JG: Okay okay I found some. It’s a weird mix. Black Star. The new Deadmau5. MF Doom, rest in peace. Weyes Blood. There was a very special time before we released any music when we were totally obsessed with the Specials, the Clash, and the Gorillas. to the degree where it was like… It was so obvious what we needed to do. And we didn’t have any outside influence.

ARB: It was just me and josh in the countryside, also kind of inspired by the scene around us. We’d be writing these songs late at night and it’d be just the woods and stuff

AB: Is that where the name came from?

ARB: No, josh came up with it. I don’t know why. He was reading a book.
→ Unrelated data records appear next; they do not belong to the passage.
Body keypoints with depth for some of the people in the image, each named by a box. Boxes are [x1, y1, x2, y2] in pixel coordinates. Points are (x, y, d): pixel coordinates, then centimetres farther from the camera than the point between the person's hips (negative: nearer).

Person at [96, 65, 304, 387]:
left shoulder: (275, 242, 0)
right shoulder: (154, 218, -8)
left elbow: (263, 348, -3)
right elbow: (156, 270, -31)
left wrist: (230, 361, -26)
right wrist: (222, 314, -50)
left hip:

JG: I was just reading a book. There is the word dynamite. And I just added it and said it to Archie, and he went that’s the shittest name I’ve ever heard.

AB: Yet here we are 

ARB: [Laughs] Exactly

AB: It’s funny you mentioned Gorillaz cause in your song Krunk, you probably hear this all the time, the refrain is so Damon Albarn. It’s insane.

JG: We met him a couple of times and he even put us on his playlist. His music is fucking godly.

ARB: Yeah, it is

JG: We’ll happily take influence from him. As long as he doesn’t mind.

AB: I saw them play live just two days ago, and all the ingredients were there. They closed with some weird garage house remix of Clint Eastwood.

ARB: Yeah! That’s the one that blew up in the UK. Huge. That was the original, how Gorillaz became big at first over there, it was that remix.